▸ WHAT THE TASK ASKS: Copy each line below that contains "grade".

BEGIN RECORD EXCERPTS

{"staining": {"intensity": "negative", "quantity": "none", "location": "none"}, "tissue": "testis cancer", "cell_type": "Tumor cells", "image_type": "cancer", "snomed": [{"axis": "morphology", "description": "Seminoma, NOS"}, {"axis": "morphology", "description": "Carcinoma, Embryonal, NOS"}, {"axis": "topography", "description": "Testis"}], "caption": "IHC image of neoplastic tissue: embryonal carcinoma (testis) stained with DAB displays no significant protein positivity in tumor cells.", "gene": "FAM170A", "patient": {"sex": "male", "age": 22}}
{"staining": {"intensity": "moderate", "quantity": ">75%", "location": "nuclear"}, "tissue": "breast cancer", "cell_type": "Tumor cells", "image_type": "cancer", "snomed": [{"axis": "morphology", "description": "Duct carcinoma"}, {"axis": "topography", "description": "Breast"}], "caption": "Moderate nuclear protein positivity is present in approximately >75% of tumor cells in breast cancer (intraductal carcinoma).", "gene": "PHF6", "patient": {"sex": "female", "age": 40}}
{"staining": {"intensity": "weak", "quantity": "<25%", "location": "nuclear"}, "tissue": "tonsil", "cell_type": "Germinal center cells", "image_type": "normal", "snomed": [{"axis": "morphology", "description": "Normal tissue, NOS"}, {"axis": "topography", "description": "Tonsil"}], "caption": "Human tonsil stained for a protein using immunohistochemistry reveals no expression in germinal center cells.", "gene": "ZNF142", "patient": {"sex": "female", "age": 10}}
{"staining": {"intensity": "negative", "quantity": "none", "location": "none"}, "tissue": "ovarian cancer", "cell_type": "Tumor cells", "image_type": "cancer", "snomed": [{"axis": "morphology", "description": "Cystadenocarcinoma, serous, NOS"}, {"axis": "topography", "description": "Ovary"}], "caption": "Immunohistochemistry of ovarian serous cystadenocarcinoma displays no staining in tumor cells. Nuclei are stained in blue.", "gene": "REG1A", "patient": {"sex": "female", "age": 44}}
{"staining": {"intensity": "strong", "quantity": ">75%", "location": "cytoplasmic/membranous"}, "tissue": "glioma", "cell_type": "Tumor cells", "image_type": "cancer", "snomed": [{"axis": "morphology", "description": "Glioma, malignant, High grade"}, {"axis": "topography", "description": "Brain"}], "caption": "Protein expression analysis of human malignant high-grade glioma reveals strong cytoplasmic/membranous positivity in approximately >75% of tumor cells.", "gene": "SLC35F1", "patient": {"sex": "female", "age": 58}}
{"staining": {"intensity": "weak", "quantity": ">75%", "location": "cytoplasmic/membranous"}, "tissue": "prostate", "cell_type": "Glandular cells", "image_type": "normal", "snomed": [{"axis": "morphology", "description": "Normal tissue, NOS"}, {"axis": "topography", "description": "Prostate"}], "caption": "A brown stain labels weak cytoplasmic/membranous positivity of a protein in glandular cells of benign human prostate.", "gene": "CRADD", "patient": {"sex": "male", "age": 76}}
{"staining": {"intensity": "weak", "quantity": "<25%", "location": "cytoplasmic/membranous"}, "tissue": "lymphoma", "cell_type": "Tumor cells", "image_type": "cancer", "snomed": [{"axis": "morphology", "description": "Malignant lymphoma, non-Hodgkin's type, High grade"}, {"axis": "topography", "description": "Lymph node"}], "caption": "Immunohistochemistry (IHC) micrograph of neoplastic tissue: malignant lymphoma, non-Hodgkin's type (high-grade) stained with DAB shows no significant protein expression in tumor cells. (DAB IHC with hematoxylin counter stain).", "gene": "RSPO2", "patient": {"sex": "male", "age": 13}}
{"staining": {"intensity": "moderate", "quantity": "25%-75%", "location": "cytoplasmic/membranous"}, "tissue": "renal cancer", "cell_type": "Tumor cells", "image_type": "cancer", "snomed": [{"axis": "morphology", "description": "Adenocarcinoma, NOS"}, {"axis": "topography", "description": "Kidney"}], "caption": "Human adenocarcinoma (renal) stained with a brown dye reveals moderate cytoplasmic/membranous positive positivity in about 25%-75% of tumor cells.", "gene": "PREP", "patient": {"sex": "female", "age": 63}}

END RECORD EXCERPTS

▸ COMPLETED TASK:
{"staining": {"intensity": "strong", "quantity": ">75%", "location": "cytoplasmic/membranous"}, "tissue": "glioma", "cell_type": "Tumor cells", "image_type": "cancer", "snomed": [{"axis": "morphology", "description": "Glioma, malignant, High grade"}, {"axis": "topography", "description": "Brain"}], "caption": "Protein expression analysis of human malignant high-grade glioma reveals strong cytoplasmic/membranous positivity in approximately >75% of tumor cells.", "gene": "SLC35F1", "patient": {"sex": "female", "age": 58}}
{"staining": {"intensity": "weak", "quantity": "<25%", "location": "cytoplasmic/membranous"}, "tissue": "lymphoma", "cell_type": "Tumor cells", "image_type": "cancer", "snomed": [{"axis": "morphology", "description": "Malignant lymphoma, non-Hodgkin's type, High grade"}, {"axis": "topography", "description": "Lymph node"}], "caption": "Immunohistochemistry (IHC) micrograph of neoplastic tissue: malignant lymphoma, non-Hodgkin's type (high-grade) stained with DAB shows no significant protein expression in tumor cells. (DAB IHC with hematoxylin counter stain).", "gene": "RSPO2", "patient": {"sex": "male", "age": 13}}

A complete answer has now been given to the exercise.